Recensione della sfilata Balenciaga Fall 2024 Ready-to-Wear.
Con la partenza di Alessandro Michele da Gucci, la prematura scomparsa di Virgil Abloh e il conseguente rapido declino del marchio Off White, sembra che un destino simile stia per verificarsi a Balenciaga con Demna Gvasalia, facente parte del trio più discusso e redditizio della decade scorsa. È il destino dei numeri primi, mescolato alla velocità dei tempi moderni, accentuato. Un cambiamento che risuona in tutti i settori. Prendiamo ad esempio il cinema, dove fortunatamente il pubblico non aspetta più i film Marvel, che avevano un buon rendimento finanziario ma non critico. Si creano invece aspettative più elevate per opere come “Povere Creature”, “Oppenhaimer” e “Dune – Parte 2”, che hanno una risonanza diversa rispetto a produzioni come “Uomini e donne in calzamaglia che si prendono a pugni”, spesso realizzate da Shooter.
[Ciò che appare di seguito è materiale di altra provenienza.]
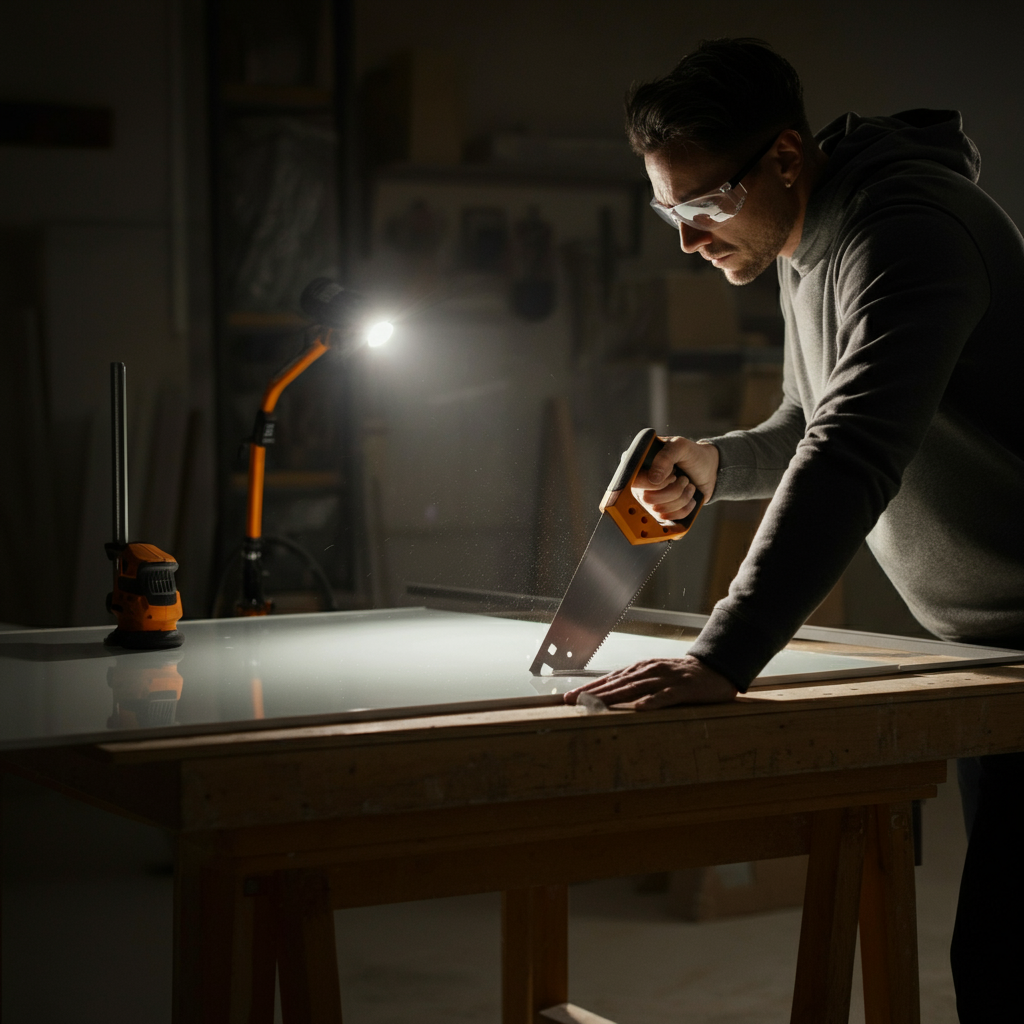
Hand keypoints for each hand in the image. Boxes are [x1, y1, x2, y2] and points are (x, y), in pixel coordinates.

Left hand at [563, 655, 736, 709]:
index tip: (569, 697)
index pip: (610, 679)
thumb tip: (610, 696)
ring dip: (613, 696)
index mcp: (641, 669)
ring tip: (594, 703)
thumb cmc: (681, 678)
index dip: (589, 688)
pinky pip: (666, 697)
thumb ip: (636, 685)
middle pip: (617, 683)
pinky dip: (652, 702)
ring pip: (635, 688)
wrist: (715, 670)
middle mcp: (649, 671)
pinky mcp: (683, 689)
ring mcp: (666, 679)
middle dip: (593, 692)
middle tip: (571, 701)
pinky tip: (639, 708)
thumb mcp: (655, 678)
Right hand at [631, 437, 718, 523]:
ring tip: (687, 484)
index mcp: (638, 465)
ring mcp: (649, 500)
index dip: (658, 482)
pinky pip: (669, 518)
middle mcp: (639, 485)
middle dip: (673, 490)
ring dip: (681, 497)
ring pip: (660, 510)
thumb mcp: (680, 446)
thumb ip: (665, 457)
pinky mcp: (661, 511)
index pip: (636, 482)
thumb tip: (653, 479)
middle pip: (648, 499)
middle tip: (682, 478)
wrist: (709, 469)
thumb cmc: (692, 455)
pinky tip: (689, 496)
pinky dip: (685, 507)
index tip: (673, 473)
Il discorso per il trio della moda menzionato in precedenza è diverso, poiché oltre a ottenere un buon successo finanziario, erano altresì apprezzati dalla critica, soprattutto Alessandro Michele, considerato un genio, e Demna Gvasalia.
Tuttavia, sembra che il logo “Ebay” ricamato su felpe e maglioni eccessivamente lunghi non abbia più la stessa forza innovativa e politica dei predecessori “Playstation” e “DHL”. Il tipo di estetica trash proveniente dalle strade dell’Europa dell’est sembra attenuarsi, a causa del mercato stesso che l’ha lanciata e poi abbandonata prematuramente. È colpa di questa macchina chiamata “Sistema Moda”, dove le subculture non hanno il tempo di svilupparsi prima di essere sfruttate dal mercato, non radicandosi nelle società come negli anni ’60 e ’70.
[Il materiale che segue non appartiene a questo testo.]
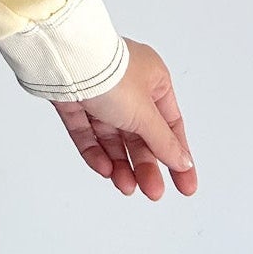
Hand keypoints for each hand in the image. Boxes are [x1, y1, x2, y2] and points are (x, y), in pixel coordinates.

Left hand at [50, 38, 195, 199]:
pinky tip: (105, 170)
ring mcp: (98, 93)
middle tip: (152, 192)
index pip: (170, 124)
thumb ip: (163, 142)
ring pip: (112, 135)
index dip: (177, 156)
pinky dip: (96, 151)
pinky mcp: (74, 100)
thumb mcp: (145, 114)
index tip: (186, 186)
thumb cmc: (113, 77)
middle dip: (145, 164)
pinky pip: (87, 131)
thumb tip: (183, 162)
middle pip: (140, 134)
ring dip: (121, 163)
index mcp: (153, 79)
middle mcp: (127, 85)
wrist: (66, 61)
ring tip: (126, 187)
Nonostante tutto, è ancora troppo presto per parlare di fine. La passerella presenta sprazzi della genialità di Demna Gvasalia. Infatti, la sfilata inizia bene, con un ambiente interamente digitale, come ci ha abituati Demna, che proietta la calma arancione dei tramonti del deserto. La prima modella ad entrare indossa un abito maculato di paillettes dello stesso colore dell’ambiente circostante, con imbottiture sulle anche, una postura sfatta, capelli ossigenati e occhiaie che ricordano Frank Doubleday nei panni di Romero in “Fuga da New York” del 1997 di John Carpenter. L’abito grigio drappeggiato e rigido come il cartone, accostato a calze strappate e guanti che coprono l’intero braccio, è un vero capolavoro visivo. L’abilità straordinaria nell’uso degli accessori, come bracciali porta cellulare, catene e cinture, sembrano essere impeccabili.